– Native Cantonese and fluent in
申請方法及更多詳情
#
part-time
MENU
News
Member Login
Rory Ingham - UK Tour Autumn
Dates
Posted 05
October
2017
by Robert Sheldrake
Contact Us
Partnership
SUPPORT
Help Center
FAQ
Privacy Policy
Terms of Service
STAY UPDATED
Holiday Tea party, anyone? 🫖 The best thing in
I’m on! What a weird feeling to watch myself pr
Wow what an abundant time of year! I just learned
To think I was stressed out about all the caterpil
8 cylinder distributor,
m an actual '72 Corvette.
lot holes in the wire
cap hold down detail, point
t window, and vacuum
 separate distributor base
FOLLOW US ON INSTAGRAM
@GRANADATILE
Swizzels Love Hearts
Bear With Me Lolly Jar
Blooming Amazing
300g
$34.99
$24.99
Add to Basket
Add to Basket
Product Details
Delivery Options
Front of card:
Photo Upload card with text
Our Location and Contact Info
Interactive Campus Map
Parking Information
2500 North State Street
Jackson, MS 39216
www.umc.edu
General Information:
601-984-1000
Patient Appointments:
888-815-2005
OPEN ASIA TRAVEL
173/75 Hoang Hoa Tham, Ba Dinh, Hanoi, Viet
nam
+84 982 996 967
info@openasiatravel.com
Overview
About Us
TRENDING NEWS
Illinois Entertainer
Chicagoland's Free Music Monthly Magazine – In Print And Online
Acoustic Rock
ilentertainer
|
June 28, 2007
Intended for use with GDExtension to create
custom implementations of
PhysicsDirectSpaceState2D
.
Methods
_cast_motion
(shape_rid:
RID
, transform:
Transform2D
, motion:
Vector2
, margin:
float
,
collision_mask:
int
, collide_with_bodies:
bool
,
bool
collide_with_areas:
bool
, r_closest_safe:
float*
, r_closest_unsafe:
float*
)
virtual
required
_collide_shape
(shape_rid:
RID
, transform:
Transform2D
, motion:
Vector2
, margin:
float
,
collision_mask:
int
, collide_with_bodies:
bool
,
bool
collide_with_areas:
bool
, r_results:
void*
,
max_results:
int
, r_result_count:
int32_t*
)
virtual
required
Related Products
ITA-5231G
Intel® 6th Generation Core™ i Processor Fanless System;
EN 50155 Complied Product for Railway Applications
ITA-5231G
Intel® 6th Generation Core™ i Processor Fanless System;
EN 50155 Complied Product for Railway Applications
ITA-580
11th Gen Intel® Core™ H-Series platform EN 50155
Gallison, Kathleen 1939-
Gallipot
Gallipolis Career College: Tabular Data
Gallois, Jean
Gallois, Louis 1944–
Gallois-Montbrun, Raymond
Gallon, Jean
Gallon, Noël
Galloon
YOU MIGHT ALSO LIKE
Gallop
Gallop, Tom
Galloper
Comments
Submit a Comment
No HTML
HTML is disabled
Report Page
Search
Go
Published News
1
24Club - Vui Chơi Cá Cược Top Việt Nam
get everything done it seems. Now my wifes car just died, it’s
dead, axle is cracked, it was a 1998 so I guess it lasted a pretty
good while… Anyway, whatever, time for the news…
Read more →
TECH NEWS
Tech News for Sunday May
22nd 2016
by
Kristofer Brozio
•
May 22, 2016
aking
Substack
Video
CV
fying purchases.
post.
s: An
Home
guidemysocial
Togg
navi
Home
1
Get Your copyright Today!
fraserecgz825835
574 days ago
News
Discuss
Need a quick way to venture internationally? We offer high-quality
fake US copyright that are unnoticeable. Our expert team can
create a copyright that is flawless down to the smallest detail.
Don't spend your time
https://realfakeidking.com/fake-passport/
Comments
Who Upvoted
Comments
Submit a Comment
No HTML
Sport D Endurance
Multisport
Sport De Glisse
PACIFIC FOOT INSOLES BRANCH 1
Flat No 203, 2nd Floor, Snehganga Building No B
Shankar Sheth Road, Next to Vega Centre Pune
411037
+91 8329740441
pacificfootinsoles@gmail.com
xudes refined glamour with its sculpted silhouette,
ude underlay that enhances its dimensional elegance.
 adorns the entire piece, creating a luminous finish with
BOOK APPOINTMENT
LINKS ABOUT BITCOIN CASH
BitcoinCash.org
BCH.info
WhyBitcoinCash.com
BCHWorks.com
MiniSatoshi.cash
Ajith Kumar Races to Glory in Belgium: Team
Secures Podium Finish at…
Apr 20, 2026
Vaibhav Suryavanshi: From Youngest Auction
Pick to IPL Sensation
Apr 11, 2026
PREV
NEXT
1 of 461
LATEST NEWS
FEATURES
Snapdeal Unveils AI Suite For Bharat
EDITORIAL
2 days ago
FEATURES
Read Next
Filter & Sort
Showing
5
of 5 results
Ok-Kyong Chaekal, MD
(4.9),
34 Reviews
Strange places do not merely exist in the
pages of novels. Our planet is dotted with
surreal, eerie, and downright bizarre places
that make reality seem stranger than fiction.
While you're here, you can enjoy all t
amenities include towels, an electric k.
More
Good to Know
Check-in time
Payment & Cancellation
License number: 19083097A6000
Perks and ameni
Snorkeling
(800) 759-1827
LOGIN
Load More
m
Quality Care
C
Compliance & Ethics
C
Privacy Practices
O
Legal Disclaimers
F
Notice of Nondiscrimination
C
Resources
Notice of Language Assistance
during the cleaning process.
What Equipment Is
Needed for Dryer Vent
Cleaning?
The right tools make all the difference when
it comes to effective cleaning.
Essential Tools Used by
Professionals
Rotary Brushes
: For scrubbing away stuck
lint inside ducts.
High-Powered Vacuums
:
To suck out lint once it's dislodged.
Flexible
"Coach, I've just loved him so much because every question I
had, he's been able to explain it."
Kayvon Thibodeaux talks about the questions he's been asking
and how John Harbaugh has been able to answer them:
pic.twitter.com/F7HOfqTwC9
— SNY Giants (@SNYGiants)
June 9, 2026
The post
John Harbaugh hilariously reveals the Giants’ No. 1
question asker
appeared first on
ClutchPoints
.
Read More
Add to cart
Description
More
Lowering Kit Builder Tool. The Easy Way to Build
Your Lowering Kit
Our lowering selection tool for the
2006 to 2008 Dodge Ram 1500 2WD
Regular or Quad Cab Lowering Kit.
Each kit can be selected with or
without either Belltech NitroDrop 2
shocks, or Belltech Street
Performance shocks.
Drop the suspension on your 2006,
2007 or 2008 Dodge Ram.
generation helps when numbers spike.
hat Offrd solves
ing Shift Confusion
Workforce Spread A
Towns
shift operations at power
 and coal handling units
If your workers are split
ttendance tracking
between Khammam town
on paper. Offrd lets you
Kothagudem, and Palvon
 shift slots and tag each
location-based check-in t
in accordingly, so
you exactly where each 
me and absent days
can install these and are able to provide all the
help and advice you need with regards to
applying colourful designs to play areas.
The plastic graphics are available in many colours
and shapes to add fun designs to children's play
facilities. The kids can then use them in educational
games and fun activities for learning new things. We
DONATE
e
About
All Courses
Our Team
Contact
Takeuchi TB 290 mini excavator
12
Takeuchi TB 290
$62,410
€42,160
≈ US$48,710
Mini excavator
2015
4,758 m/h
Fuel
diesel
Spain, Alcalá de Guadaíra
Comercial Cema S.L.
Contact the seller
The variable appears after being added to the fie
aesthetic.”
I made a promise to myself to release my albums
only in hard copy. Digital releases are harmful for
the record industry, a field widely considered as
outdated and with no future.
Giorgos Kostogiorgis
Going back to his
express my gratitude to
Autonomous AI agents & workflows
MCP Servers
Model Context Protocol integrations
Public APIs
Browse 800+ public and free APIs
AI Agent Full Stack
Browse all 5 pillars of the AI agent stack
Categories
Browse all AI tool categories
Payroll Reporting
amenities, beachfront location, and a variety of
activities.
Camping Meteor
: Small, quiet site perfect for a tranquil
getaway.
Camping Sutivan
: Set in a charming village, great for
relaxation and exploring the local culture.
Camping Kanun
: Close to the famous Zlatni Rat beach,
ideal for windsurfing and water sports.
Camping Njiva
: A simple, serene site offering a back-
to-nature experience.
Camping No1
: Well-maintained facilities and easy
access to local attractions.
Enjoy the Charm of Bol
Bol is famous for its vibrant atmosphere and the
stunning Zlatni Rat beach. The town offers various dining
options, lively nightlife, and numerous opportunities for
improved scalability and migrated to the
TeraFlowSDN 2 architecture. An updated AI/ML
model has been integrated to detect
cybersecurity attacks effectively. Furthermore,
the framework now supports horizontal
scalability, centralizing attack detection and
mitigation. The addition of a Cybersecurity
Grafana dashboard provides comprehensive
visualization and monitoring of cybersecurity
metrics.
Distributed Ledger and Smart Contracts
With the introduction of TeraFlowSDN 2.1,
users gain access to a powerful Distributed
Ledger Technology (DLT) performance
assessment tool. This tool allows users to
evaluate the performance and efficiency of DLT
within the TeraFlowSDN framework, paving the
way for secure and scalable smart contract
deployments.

=======

In which lines of the records does the word "play" appear? Copy each of them.

applying colourful designs to play areas.
and shapes to add fun designs to children's play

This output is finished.